Ein Unternehmen wird für die Indexaufnahme unzulässig, wenn es vier der fünf Testkennzahlen nicht erfüllt.
Die Beschreibung von MSCI der sogenannten nicht operativen Unternehmen, die für eine Indexaufnahme nicht geeignet sind, liest sich wie eine Checkliste von Bitcoin-Treasury-Unternehmen, ohne eines davon namentlich zu nennen.
Unternehmen, die „Werte schaffen, indem sie nicht betriebsnotwendige Vermögenswerte anhäufen und halten, nur geringe Einnahmen aus dem operativen Geschäft erzielen und für ihr Wachstum auf externes Kapital statt auf das eigene Geschäft angewiesen sind, erklärte MSCI. Unternehmen, die derzeit nicht im Index vertreten sind, werden anhand ihrer neuesten Einzelmeldung strengeren Schwellenwerten unterworfen.
Eine frühere Konsultation, die im Oktober 2025 eröffnet wurde, richtete sich an „Digital Asset Treasury-Unternehmen, insbesondere solche, die 50 % oder mehr ihrer Vermögenswerte in Bitcoin oder anderen Kryptowährungen halten. Dieser Vorschlag nannte 39 Unternehmen, was zu Volatilität auf dem Kryptomarkt und einer Gegenreaktion der Branche führte. Der Vorschlag wurde letztlich vertagt.

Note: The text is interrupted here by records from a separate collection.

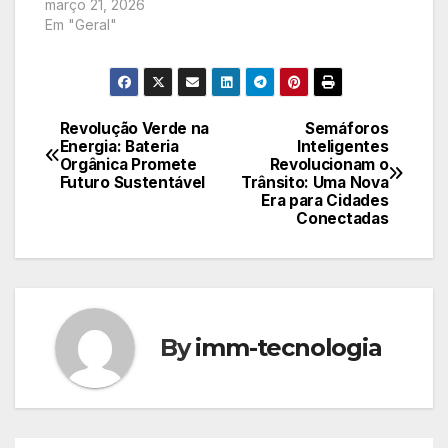
filmes mais
prometendo uma
março 21, 2026
esperados…
dose de aventura,
Em "Geral"
mistério, risadas e
muita emoção. De
épicas jornadas
intergalácticas a
dramas tocantes e
Revolução Verde na
Semáforos
Navegação
comédias imperdíveis,
Energia: Bateria
Inteligentes
Orgânica Promete
Revolucionam o
há algo para todos os
de
Futuro Sustentável
Trânsito: Uma Nova
gostos neste festival
Era para Cidades
de estreias.
Post
Conectadas
By
imm-tecnologia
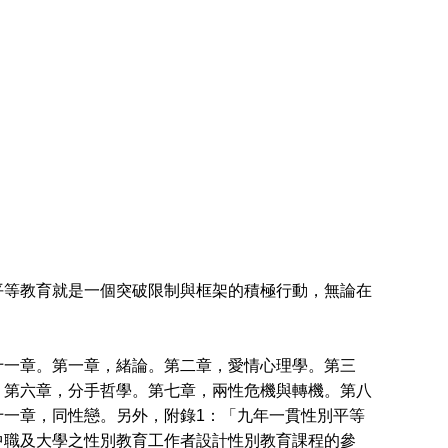
等教育就是一個突破限制與框架的積極行動，無論在
一章。第一章，緒論。第二章，愛情心理學。第三
。第六章，分手哲學。第七章，兩性危機與轉機。第八
一章，同性戀。另外，附錄1：「九年一貫性別平等
中職及大學之性別教育工作者設計性別教育課程的參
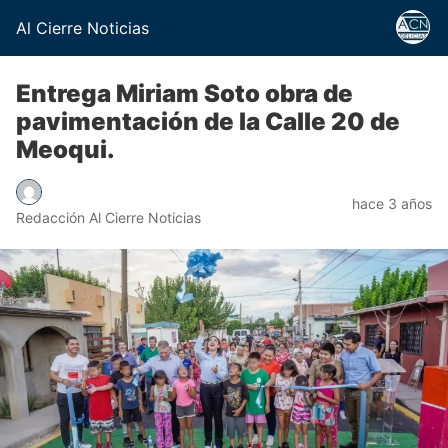
Al Cierre Noticias
Entrega Miriam Soto obra de
pavimentación de la Calle 20 de
Meoqui.
hace 3 años
Redacción Al Cierre Noticias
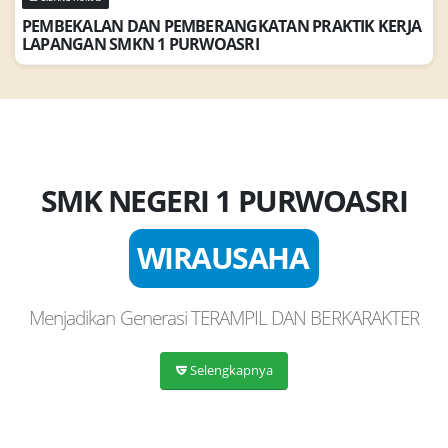
P
E
M
B
E
K
A
L
A
N
D
A
N
P
E
M
B
E
R
A
N
G
K
A
T
A
N
P
R
A
K
T
I
K
K
E
R
J
A
L
A
P
A
N
G
A
N
S
M
K
N
1
P
U
R
W
O
A
S
R
I
SMK NEGERI 1 PURWOASRI
BERTAQWA
BERIMAN
WIRAUSAHA
Menjadikan Generasi TERAMPIL DAN BERKARAKTER
Selengkapnya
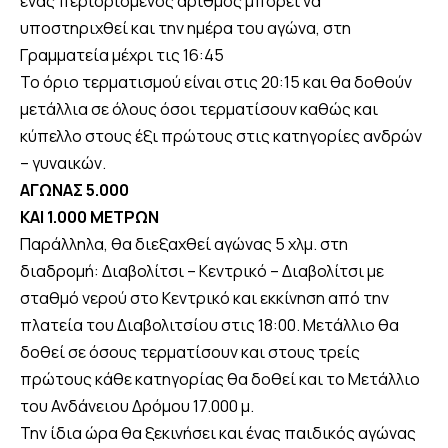
ένας περιορισμένος αριθμός μπορεί να
υποστηριχθεί και την ημέρα του αγώνα, στη
Γραμματεία μέχρι τις 16:45
Το όριο τερματισμού είναι στις 20:15 και θα δοθούν
μετάλλια σε όλους όσοι τερματίσουν καθώς και
κύπελλο στους έξι πρώτους στις κατηγορίες ανδρών
– γυναικών.
ΑΓΩΝΑΣ 5.000
ΚΑΙ 1.000 ΜΕΤΡΩΝ
Παράλληλα, θα διεξαχθεί αγώνας 5 χλμ. στη
διαδρομή: Διαβολίτσι – Κεντρικό – Διαβολίτσι με
σταθμό νερού στο Κεντρικό και εκκίνηση από την
πλατεία του Διαβολιτσίου στις 18:00. Μετάλλιο θα
δοθεί σε όσους τερματίσουν και στους τρείς
πρώτους κάθε κατηγορίας θα δοθεί και το Μετάλλιο
του Ανδάνειου Δρόμου 17.000 μ.
Την ίδια ώρα θα ξεκινήσει και ένας παιδικός αγώνας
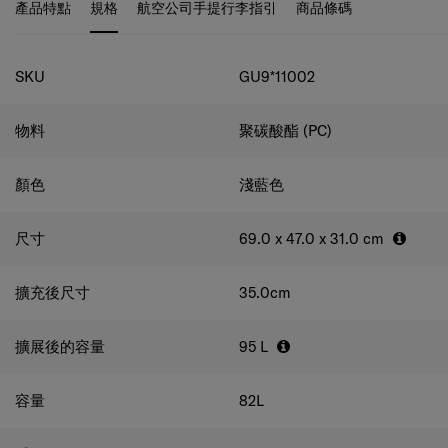
產品特點
規格
航空公司手提行李指引
商品條碼
規格
SKU
GU9*11002
物料
聚碳酸酯 (PC)
顏色
淺藍色
尺寸
69.0 x 47.0 x 31.0
cm
擴充後尺寸
35.0
cm
擴展後的容量
95
L
容量
82
L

Nichts ist bisher entschieden
MSCI hat Marktteilnehmer bis zum 30. September zur Stellungnahme eingeladen, und die Ergebnisse werden etwa zwei Wochen später, am 16. Oktober, bekanntgegeben.
Es wurde erklärt, dass etwaige daraus resultierende Änderungen in die Indexüberprüfung im November 2026 einfließen würden, sofern der Vorschlag überhaupt angenommen wird.